Dein Arbeitsauftrag:
Nenne alle Affären, die im folgenden Textauszug als Erschütterungen für Rheinland-Pfalz aufgezählt werden.

"Der Ton ist schärfer geworden"

Abgeordnete auf Bordellbesuch oder in Polizeicomputern schnüffelnd, eine Landesregierung, die sich beim Nürburgring auf mutmaßliche Betrüger eingelassen hat: Affären erschüttern Rheinland-Pfalz. Verkommt die politische Kultur im Land? "Nein, aber sie leidet", sagt Landtagspräsident Joachim Mertes im TV-Interview.

Mainz. (fcg) Kaum einer kennt die Landespolitik so genau wie der gebürtige Trierer Joachim Mertes (60). Seit 1983 sitzt der Sozialdemokrat im Landtag. Seit dem 18. Mai 2006 ist der gelernte Bäcker Präsident des Hohen Hauses. Ein Amt, das er gerne auch in der nächsten Wahlperiode ausüben würde, verrät Mertes im Gespräch mit TV-Redakteur Frank Giarra.

Bereitgestellte Daten:

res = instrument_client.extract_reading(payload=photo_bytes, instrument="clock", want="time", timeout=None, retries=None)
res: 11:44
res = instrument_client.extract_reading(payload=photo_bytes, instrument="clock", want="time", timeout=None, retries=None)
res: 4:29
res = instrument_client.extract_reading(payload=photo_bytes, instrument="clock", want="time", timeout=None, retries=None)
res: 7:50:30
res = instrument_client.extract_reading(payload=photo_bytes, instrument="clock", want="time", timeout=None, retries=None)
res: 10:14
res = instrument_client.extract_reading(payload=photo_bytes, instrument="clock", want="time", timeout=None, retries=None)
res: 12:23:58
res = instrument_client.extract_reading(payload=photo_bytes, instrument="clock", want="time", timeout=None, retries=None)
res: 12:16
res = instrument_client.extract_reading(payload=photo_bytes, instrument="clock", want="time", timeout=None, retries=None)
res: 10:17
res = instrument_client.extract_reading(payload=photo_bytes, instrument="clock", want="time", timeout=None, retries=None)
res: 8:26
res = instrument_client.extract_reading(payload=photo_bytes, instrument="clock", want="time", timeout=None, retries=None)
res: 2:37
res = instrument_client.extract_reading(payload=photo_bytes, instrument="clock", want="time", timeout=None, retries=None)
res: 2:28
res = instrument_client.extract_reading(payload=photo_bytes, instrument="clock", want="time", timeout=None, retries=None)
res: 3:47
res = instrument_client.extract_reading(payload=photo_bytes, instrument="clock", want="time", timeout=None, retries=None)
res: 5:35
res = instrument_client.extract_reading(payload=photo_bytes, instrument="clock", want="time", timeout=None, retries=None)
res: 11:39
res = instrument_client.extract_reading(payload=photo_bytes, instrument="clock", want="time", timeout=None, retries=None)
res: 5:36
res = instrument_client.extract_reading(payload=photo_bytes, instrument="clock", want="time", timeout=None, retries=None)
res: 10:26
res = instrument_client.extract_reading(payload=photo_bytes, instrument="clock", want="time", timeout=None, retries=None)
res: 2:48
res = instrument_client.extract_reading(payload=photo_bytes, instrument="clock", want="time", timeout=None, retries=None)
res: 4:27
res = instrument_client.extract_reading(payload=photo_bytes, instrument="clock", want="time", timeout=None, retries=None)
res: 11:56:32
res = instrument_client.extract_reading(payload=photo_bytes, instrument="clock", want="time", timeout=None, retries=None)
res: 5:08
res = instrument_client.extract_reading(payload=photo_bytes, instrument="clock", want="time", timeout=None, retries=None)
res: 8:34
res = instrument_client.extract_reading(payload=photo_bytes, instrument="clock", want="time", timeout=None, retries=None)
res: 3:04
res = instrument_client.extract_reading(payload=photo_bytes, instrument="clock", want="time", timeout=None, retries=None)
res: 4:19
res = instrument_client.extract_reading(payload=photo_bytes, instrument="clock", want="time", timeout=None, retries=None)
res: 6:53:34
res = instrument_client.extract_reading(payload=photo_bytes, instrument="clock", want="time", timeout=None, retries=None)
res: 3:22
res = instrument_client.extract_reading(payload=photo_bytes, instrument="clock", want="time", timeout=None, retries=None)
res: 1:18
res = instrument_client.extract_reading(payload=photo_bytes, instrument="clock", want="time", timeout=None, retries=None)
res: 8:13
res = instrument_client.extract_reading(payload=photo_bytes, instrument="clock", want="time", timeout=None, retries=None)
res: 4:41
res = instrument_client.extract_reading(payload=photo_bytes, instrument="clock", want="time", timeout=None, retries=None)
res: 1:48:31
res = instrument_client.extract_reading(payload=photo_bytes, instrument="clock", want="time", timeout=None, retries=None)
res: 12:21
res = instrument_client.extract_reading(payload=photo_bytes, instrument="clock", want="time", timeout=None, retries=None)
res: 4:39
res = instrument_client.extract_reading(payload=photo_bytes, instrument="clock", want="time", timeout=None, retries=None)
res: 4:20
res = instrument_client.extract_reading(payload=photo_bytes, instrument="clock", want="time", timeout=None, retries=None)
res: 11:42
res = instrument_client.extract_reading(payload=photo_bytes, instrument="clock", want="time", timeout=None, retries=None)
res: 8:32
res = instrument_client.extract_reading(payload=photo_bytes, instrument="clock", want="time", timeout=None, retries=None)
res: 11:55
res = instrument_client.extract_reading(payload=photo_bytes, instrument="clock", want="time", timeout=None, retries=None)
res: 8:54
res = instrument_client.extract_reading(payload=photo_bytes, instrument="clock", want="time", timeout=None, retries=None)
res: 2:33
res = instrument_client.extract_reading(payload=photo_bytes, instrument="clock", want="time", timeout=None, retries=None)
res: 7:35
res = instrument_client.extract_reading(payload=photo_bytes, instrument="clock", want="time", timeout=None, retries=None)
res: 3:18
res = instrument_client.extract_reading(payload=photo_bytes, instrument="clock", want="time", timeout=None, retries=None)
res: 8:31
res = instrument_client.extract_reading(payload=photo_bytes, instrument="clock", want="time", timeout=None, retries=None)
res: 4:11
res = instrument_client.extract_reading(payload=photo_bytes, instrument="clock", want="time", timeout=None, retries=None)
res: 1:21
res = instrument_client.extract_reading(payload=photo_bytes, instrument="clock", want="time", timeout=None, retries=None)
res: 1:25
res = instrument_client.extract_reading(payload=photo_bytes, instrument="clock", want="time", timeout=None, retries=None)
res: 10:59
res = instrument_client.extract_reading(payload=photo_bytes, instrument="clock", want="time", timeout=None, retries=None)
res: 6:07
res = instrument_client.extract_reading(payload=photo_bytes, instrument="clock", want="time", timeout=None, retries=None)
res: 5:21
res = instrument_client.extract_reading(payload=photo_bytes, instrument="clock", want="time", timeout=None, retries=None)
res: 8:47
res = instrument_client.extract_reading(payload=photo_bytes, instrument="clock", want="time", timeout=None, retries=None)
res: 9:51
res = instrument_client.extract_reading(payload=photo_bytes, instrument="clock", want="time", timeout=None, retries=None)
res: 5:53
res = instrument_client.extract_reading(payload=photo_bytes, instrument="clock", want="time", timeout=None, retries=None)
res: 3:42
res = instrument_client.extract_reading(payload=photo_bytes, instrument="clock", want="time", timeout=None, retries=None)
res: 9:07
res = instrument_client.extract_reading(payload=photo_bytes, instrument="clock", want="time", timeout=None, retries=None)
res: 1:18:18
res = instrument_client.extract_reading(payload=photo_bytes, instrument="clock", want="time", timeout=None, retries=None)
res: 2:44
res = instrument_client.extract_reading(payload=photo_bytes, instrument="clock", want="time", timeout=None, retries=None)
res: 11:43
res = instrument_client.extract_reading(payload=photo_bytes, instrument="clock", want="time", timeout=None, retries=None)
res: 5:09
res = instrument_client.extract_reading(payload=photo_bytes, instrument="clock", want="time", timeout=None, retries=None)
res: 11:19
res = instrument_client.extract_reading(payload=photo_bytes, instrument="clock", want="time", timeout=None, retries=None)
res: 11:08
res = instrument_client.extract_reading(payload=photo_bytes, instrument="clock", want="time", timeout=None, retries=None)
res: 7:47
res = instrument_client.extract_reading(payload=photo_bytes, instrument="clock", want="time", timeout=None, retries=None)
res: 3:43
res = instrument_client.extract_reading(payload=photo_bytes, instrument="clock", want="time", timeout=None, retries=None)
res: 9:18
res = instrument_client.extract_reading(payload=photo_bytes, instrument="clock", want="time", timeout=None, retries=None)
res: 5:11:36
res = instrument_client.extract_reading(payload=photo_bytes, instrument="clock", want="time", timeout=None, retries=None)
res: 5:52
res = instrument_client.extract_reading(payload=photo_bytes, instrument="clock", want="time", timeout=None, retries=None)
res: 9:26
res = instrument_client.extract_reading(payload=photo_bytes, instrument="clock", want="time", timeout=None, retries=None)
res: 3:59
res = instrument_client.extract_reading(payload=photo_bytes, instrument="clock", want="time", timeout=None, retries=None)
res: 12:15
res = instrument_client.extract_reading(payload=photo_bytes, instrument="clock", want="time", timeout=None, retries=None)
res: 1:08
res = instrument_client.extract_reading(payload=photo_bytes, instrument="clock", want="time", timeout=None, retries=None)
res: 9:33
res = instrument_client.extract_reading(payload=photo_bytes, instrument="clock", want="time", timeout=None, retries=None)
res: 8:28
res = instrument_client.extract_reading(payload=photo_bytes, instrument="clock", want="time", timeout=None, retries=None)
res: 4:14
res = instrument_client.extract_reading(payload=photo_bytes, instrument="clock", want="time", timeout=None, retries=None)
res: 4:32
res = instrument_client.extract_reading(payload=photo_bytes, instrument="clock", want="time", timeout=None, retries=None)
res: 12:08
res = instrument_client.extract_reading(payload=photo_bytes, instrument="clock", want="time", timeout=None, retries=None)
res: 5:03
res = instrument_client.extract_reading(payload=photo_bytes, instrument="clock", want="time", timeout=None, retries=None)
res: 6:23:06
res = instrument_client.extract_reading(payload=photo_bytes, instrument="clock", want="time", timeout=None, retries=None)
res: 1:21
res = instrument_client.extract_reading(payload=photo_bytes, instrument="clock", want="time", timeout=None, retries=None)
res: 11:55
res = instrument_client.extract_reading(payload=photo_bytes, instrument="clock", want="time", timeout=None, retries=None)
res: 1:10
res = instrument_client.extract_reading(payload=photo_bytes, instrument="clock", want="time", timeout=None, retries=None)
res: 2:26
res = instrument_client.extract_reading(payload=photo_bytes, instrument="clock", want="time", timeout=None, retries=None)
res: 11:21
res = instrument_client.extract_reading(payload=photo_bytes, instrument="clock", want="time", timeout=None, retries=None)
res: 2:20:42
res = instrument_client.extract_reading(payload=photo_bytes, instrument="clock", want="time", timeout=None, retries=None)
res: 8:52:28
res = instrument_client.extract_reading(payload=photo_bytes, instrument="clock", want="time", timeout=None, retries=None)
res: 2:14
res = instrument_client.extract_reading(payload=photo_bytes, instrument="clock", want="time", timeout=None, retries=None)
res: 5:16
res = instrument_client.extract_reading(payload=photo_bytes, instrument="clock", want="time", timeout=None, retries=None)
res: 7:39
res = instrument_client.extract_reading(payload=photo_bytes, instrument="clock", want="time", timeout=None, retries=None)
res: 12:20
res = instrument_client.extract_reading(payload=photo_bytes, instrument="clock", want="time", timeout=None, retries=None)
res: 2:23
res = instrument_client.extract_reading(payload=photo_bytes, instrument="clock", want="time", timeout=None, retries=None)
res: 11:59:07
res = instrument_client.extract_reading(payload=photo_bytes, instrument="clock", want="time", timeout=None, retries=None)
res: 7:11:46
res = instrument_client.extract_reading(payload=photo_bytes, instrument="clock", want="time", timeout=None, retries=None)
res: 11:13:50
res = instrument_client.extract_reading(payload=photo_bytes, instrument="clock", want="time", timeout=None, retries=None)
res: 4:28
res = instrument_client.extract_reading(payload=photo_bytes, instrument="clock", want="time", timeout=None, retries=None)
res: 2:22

Lösung:
- Abgeordnete auf Bordellbesuch
- Abgeordnete, die in Polizeicomputern schnüffeln
- eine Landesregierung, die sich beim Nürburgring auf mutmaßliche Betrüger eingelassen hat